Hildebrand persuaded the Monuments Men that he was a victim of the Nazis. They had fired him from two museums. They called him a “mongrel” because of his Jewish grandmother. He was doing what he could to save these wonderful and important maligned pictures, which would otherwise have been burned by the SS. He assured them he never bought a painting that wasn’t offered voluntarily.
Later in 1945, Baron von Pölnitz was arrested and the Gurlitts were joined by more than 140 emaciated, traumatized survivors of the concentration camps, most of them under 20. Aschbach Castle had been made into a displaced-persons camp.
The Monuments Men eventually returned 165 of Hildebrand’s pieces but kept the rest, which clearly had been stolen, and their investigation of his wartime activities and his art collection was closed. What they didn’t know was that Hildebrand had lied about his collection having been destroyed in Dresden—much of it had actually been hidden in a Franconia water mill and in another secret location, in Saxony.
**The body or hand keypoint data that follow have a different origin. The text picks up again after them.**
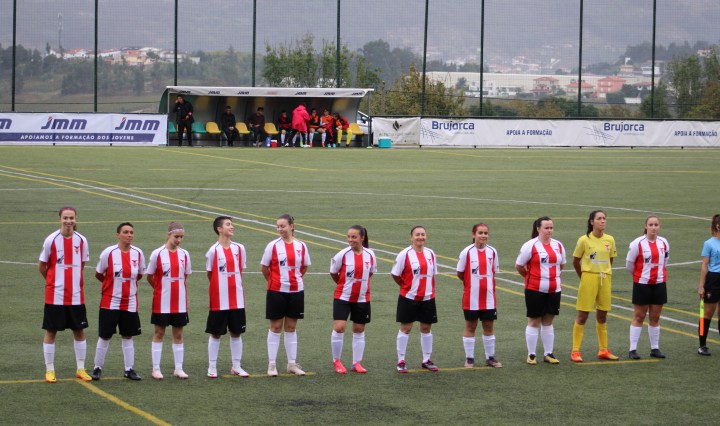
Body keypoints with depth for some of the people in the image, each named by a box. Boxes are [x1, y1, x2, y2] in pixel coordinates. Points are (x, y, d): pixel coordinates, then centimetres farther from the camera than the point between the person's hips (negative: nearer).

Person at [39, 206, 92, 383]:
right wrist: (54, 281, 10)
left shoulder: (81, 240, -1)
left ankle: (80, 369, 19)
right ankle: (49, 370, 13)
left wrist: (72, 280, 10)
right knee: (51, 331, 3)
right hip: (55, 295, -3)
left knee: (79, 331, 8)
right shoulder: (51, 240, -8)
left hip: (76, 295, 3)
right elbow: (42, 266, 2)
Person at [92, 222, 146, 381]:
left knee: (128, 336, 8)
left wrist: (127, 284, 8)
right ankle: (98, 368, 15)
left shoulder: (138, 253, -2)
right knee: (105, 336, 3)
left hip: (130, 303, 3)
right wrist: (113, 284, 8)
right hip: (110, 302, -3)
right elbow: (98, 274, 1)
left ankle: (129, 369, 16)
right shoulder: (109, 252, -11)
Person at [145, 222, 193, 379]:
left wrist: (175, 288, 8)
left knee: (178, 334, 8)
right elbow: (149, 276, 1)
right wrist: (161, 288, 7)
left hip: (180, 302, 3)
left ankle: (178, 368, 14)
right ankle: (156, 369, 10)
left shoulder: (184, 254, 3)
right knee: (159, 333, 5)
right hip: (162, 302, -3)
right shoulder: (158, 254, -8)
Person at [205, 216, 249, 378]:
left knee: (236, 332, 9)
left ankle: (236, 366, 18)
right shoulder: (213, 251, -8)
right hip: (219, 300, -4)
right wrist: (221, 287, 5)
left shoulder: (239, 248, 3)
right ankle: (212, 367, 12)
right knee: (215, 333, 4)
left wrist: (234, 286, 9)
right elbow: (210, 274, 1)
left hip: (237, 299, 4)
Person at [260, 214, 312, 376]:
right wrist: (274, 281, 8)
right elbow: (264, 267, 2)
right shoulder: (273, 245, -6)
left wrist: (294, 279, 10)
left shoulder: (301, 246, 1)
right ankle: (272, 364, 8)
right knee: (276, 327, 2)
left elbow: (305, 266, 14)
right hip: (276, 291, -2)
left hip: (296, 291, 2)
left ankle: (292, 363, 16)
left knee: (291, 327, 10)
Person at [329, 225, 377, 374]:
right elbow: (333, 273, 0)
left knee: (359, 330, 10)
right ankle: (336, 361, 7)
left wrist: (358, 283, 10)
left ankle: (357, 363, 22)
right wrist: (345, 285, 9)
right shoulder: (342, 254, -13)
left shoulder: (370, 255, -5)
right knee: (339, 328, -11)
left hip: (362, 299, 3)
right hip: (343, 297, -3)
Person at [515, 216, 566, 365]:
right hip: (535, 290, -4)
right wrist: (531, 277, 7)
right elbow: (519, 266, -3)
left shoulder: (558, 245, 8)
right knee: (534, 321, 2)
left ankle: (548, 354, 16)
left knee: (548, 321, 10)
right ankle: (531, 355, 9)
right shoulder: (530, 246, -9)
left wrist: (554, 276, 13)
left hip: (554, 290, 4)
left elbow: (561, 264, 23)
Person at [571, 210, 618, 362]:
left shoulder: (610, 240, 4)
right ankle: (575, 351, 2)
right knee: (582, 315, -2)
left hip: (605, 279, 4)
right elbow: (575, 262, 1)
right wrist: (584, 277, 6)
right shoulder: (584, 240, -7)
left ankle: (603, 350, 20)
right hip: (588, 278, -4)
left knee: (602, 316, 11)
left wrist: (606, 274, 11)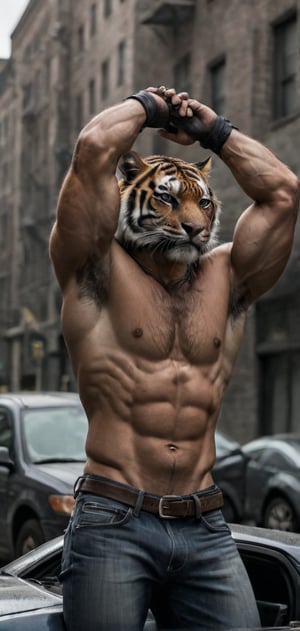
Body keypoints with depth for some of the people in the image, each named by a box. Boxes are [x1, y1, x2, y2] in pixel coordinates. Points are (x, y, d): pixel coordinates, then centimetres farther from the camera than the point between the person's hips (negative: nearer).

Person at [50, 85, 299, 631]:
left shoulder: (224, 283, 15)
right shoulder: (100, 275, 3)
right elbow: (94, 151, -9)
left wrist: (213, 130, 16)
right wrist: (147, 105, 9)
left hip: (207, 530, 4)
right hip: (113, 523, -4)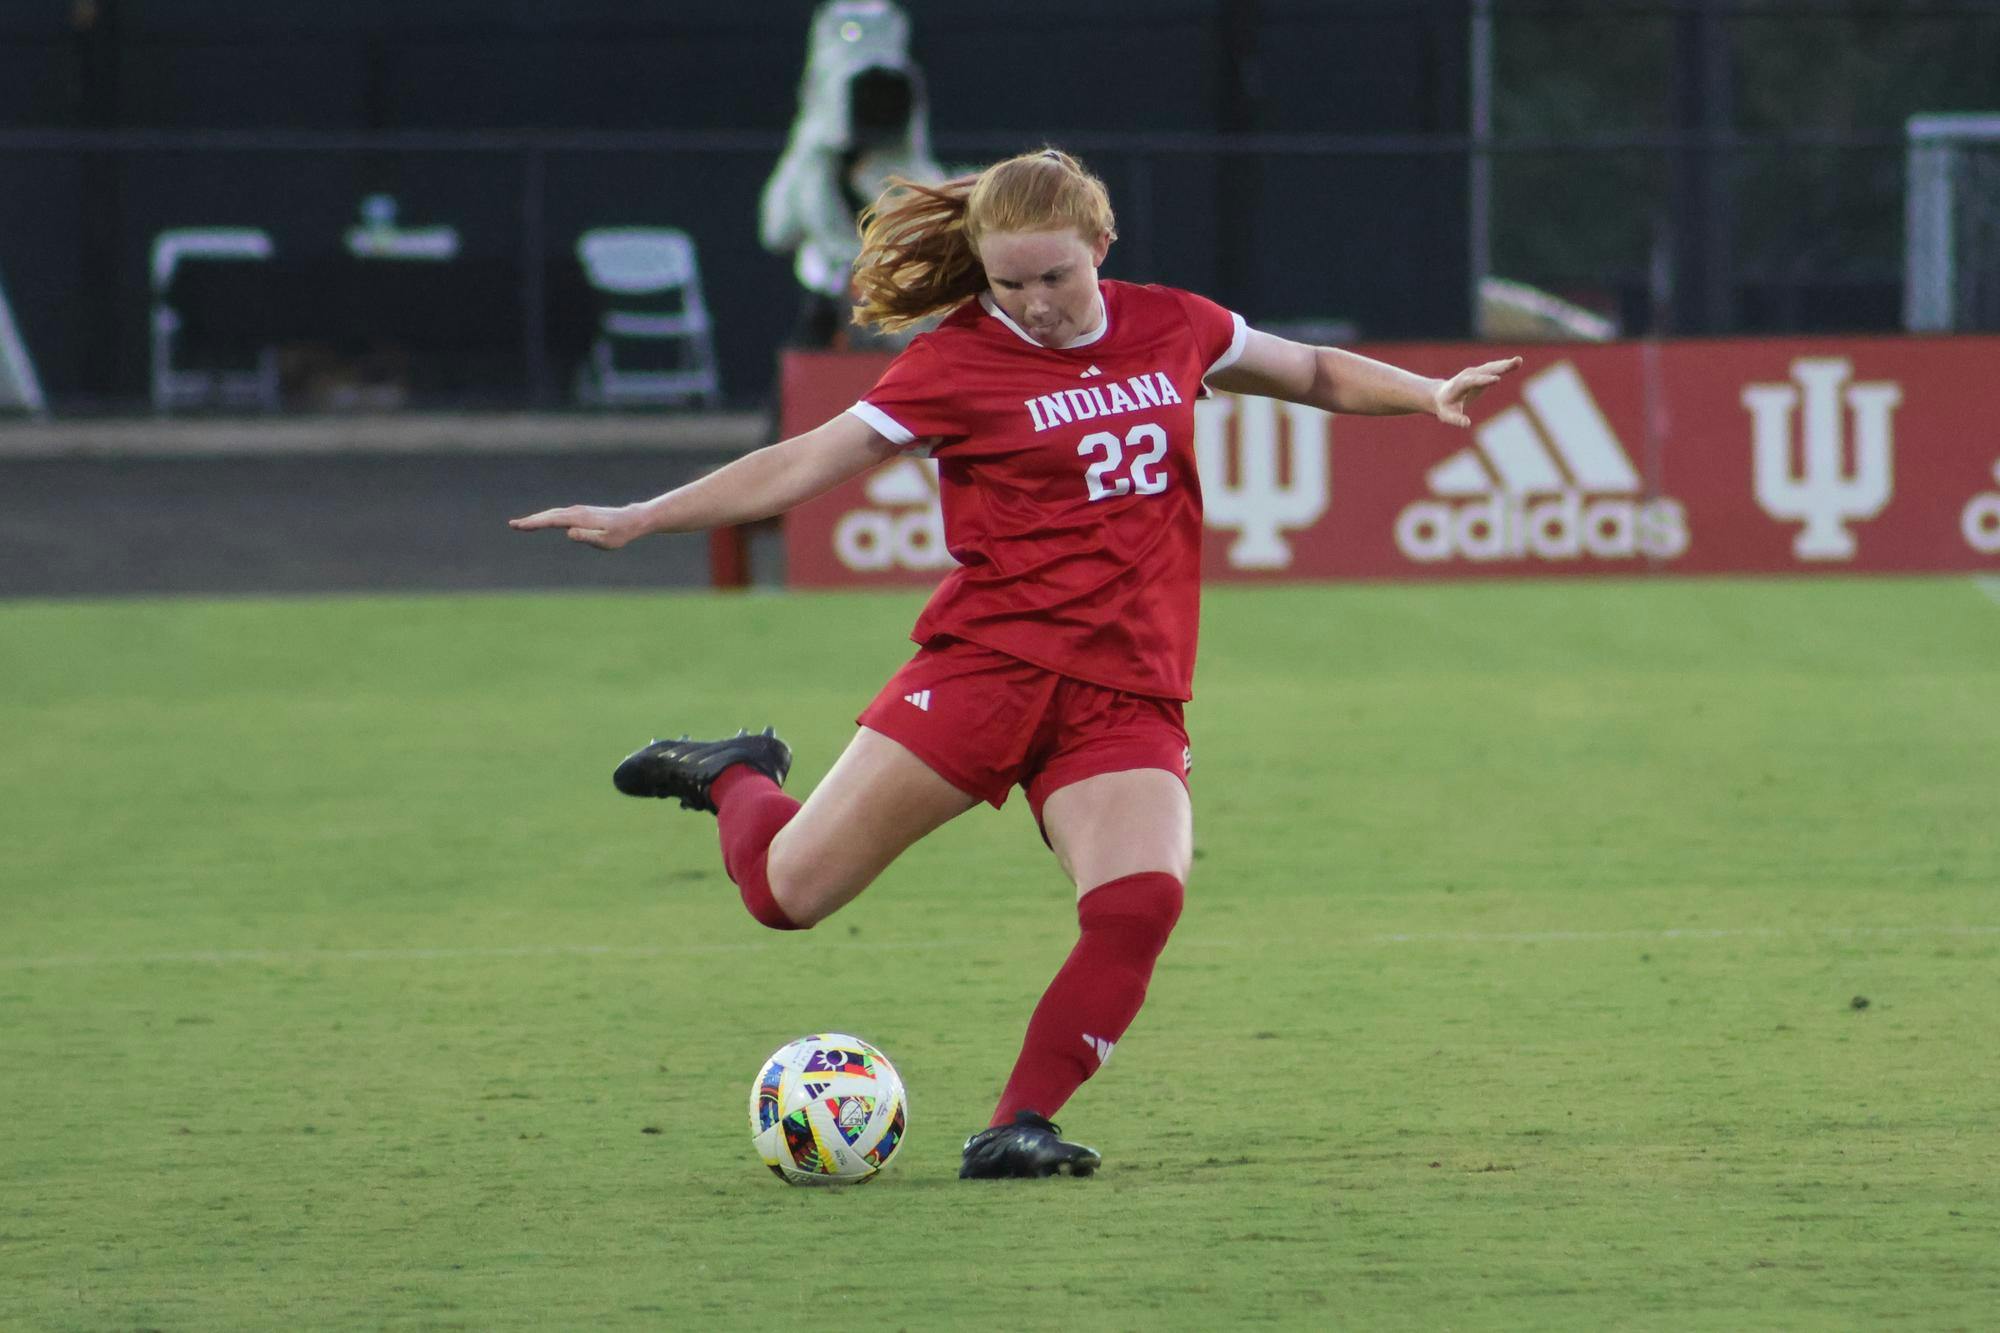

After the war, with his collection largely intact, Hildebrand moved to Düsseldorf, where he continued to deal in artworks. His reputation sufficiently rehabilitated, he was elected the director of the Kunstverein, the city’s venerable art institution. What he had had to do in the war was becoming more and more a fading memory. In 1956, Hildebrand was killed in a car crash.
In 1960, Helene sold four paintings from her late husband’s collection, one of them a portrait of Bertolt Brecht by Rudolf Schlichter, and bought two apartments in an expensive new building in Munich.
Not much is known about Cornelius’s upbringing. When the Allies came to the castle, Cornelius was 12, and he and his sister, Benita, were soon sent off to boarding school. Cornelius was an extremely sensitive, desperately shy boy. He studied art history at the University of Cologne and took courses in music theory and philosophy, but for unknown reasons he broke off his studies. He seemed content to be alone, a reclusive artist in Salzburg, his sister reported to a friend in 1962. Six years later, their mother died. Since then, Cornelius has divided his time between Salzburg and Munich and appears to have been spending increasing amounts of time in the Schwabing apartment with his pictures. For the last 45 years, he seems to have had almost no contact with anybody, apart from his sister, until her death, two years ago, and his doctor, reportedly in Würzburg, a small city three hours from Munich by train, whom he went to see every three months.